* Try it
Match the string "nose" against each line below, and copy every line that matches.

"""

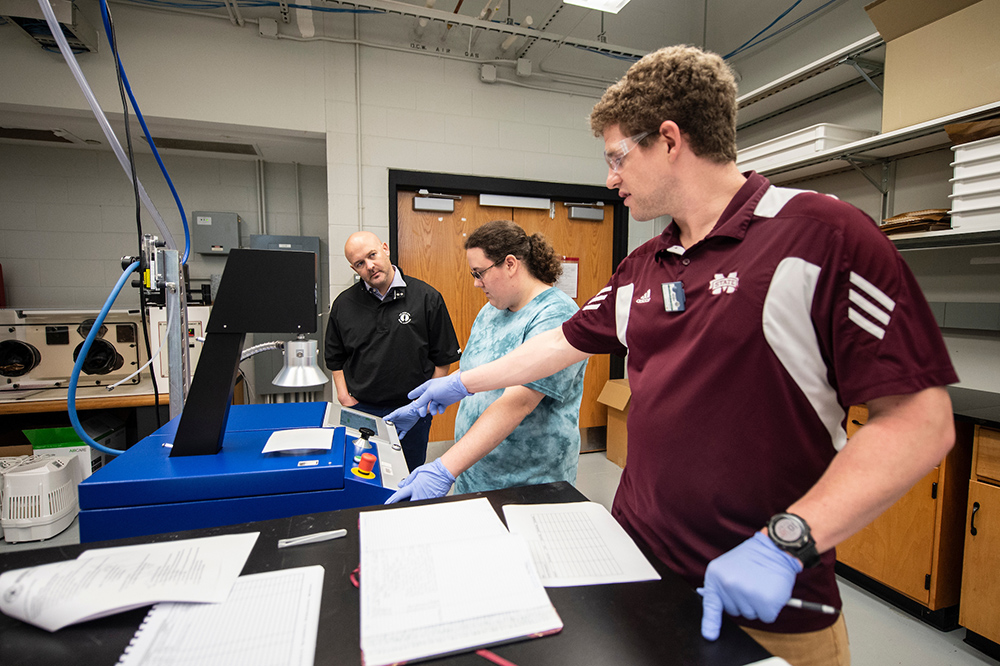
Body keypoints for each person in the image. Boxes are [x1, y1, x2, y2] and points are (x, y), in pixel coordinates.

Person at [390, 46, 958, 666]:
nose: (610, 178)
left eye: (616, 157)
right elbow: (559, 343)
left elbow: (918, 423)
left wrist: (787, 543)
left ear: (668, 140)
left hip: (767, 603)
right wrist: (461, 384)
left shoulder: (824, 236)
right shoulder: (641, 267)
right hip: (637, 570)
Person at [384, 220, 588, 503]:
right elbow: (477, 373)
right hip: (475, 469)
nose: (476, 282)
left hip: (528, 480)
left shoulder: (555, 314)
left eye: (480, 273)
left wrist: (444, 468)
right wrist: (428, 401)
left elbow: (519, 403)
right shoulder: (491, 311)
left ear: (510, 264)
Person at [325, 231, 461, 473]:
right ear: (353, 268)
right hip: (362, 409)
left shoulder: (426, 297)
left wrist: (425, 403)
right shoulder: (344, 305)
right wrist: (344, 396)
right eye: (360, 263)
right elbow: (335, 358)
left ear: (385, 249)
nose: (370, 266)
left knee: (406, 474)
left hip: (411, 409)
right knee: (363, 475)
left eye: (372, 255)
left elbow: (443, 358)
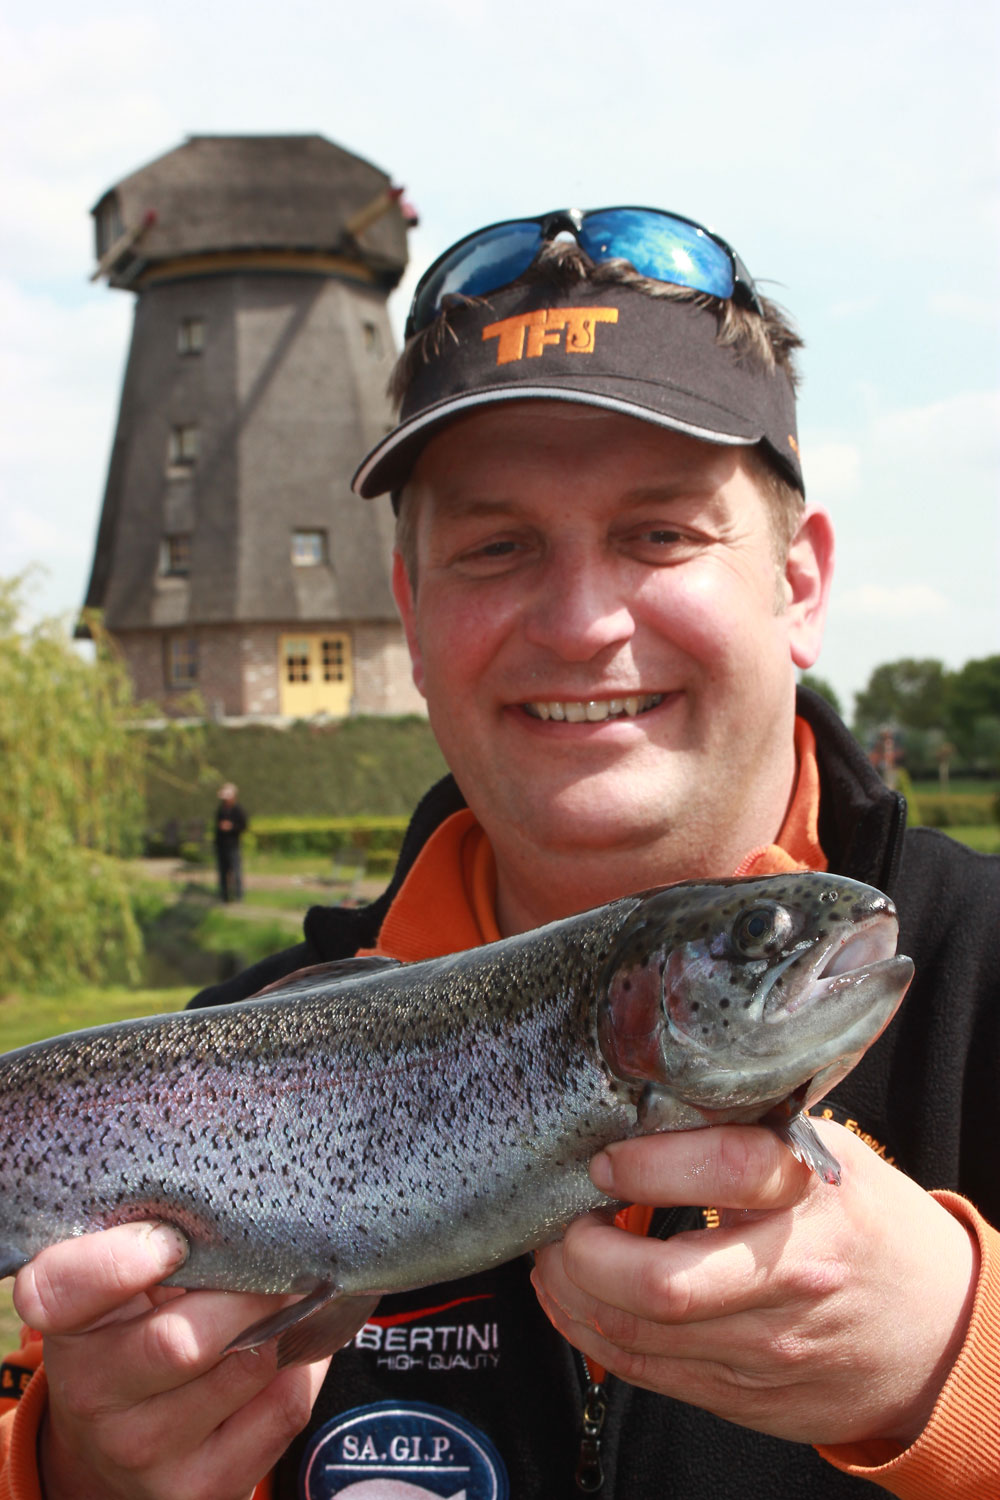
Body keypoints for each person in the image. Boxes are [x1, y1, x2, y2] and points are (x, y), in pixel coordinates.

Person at [2, 206, 998, 1500]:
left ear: (799, 583)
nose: (583, 624)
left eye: (661, 533)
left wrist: (963, 1372)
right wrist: (72, 1472)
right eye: (497, 546)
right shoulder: (225, 1052)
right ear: (410, 614)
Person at [214, 781, 248, 902]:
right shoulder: (221, 810)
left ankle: (239, 896)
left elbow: (244, 826)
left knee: (236, 870)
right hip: (222, 845)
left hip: (233, 845)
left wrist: (231, 827)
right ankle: (224, 896)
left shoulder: (238, 810)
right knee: (223, 871)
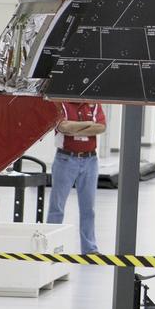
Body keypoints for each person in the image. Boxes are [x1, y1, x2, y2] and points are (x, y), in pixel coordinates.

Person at [45, 101, 107, 254]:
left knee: (88, 208)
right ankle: (51, 247)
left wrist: (75, 127)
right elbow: (63, 127)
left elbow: (101, 127)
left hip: (90, 160)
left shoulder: (93, 104)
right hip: (65, 159)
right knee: (57, 207)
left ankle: (90, 249)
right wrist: (88, 124)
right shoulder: (60, 104)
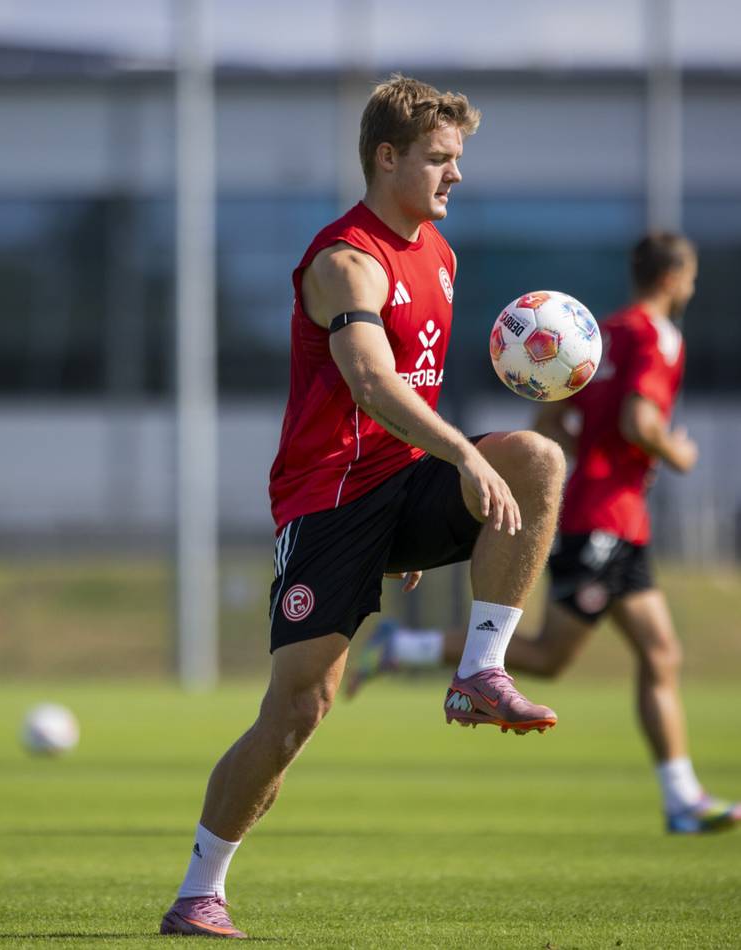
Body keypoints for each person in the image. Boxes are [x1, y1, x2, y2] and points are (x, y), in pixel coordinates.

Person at [160, 75, 566, 939]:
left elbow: (406, 398)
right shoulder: (345, 259)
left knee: (534, 457)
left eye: (458, 160)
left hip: (401, 482)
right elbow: (372, 381)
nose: (456, 176)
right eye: (440, 160)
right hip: (328, 504)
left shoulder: (442, 257)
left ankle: (478, 673)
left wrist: (428, 485)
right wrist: (457, 452)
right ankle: (201, 890)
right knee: (298, 710)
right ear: (388, 158)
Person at [347, 232, 741, 835]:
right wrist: (675, 453)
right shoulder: (655, 337)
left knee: (661, 653)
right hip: (601, 520)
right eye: (689, 278)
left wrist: (600, 454)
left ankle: (682, 798)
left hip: (611, 514)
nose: (691, 288)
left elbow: (548, 418)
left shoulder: (595, 332)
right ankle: (408, 648)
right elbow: (640, 420)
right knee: (549, 657)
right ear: (672, 278)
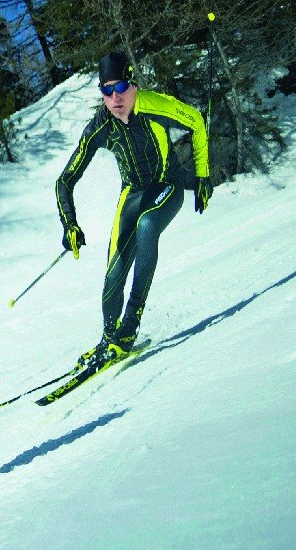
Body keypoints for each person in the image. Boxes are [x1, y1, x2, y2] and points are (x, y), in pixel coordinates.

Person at [54, 51, 212, 375]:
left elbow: (196, 120)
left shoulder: (155, 105)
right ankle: (109, 339)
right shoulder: (101, 125)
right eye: (106, 91)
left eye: (120, 87)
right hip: (133, 195)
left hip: (167, 185)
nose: (114, 98)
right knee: (112, 275)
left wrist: (203, 175)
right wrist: (69, 224)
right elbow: (64, 180)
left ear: (133, 84)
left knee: (147, 224)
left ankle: (131, 322)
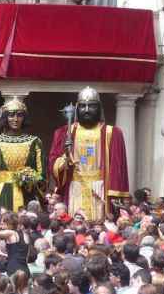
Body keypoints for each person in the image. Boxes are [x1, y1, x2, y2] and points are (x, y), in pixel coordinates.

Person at [49, 87, 130, 221]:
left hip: (100, 187)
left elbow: (117, 168)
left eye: (91, 106)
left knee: (100, 223)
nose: (86, 110)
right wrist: (65, 158)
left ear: (99, 108)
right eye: (82, 106)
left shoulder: (112, 133)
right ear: (77, 108)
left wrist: (115, 198)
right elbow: (53, 163)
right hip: (75, 187)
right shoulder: (64, 133)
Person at [0, 96, 45, 220]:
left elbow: (42, 174)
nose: (15, 119)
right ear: (5, 117)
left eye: (19, 115)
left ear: (24, 118)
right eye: (11, 115)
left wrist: (32, 181)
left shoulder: (35, 142)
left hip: (26, 194)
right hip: (0, 194)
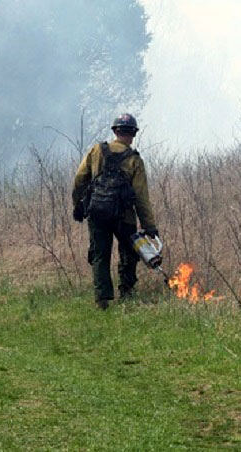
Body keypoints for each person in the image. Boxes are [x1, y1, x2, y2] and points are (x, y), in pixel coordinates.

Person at [72, 113, 159, 309]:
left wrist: (77, 204)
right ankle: (126, 294)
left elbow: (79, 178)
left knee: (100, 254)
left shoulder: (97, 151)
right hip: (124, 216)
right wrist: (149, 226)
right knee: (128, 254)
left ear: (115, 131)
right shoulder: (135, 160)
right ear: (133, 134)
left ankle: (102, 299)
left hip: (97, 212)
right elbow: (141, 197)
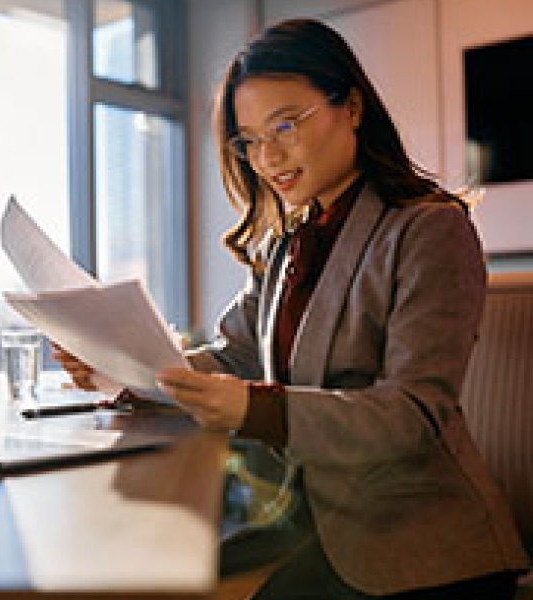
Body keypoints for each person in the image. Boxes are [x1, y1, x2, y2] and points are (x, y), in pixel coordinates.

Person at [53, 17, 529, 600]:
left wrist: (258, 409)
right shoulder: (289, 243)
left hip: (422, 552)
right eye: (248, 140)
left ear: (351, 107)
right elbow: (234, 354)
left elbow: (413, 413)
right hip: (314, 532)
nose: (266, 156)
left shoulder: (430, 229)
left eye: (284, 125)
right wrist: (120, 365)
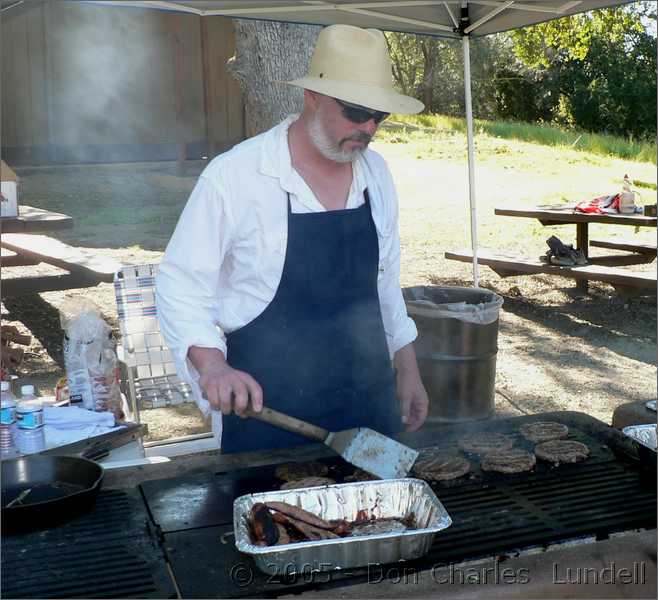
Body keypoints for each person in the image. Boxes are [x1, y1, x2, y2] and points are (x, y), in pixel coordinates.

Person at [156, 24, 429, 453]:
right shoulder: (236, 177)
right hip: (267, 411)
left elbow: (384, 282)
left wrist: (407, 367)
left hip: (368, 405)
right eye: (357, 112)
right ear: (312, 98)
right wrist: (212, 366)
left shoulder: (376, 176)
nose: (369, 129)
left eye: (380, 116)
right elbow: (180, 282)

"""

* Exercise solution
nose: (610, 178)
nose: (476, 282)
nose: (370, 266)
nose: (583, 624)
nose: (456, 176)
nose: (691, 288)
nose: (114, 98)
nose: (86, 110)
nose: (15, 119)
nose: (266, 156)
nose: (369, 129)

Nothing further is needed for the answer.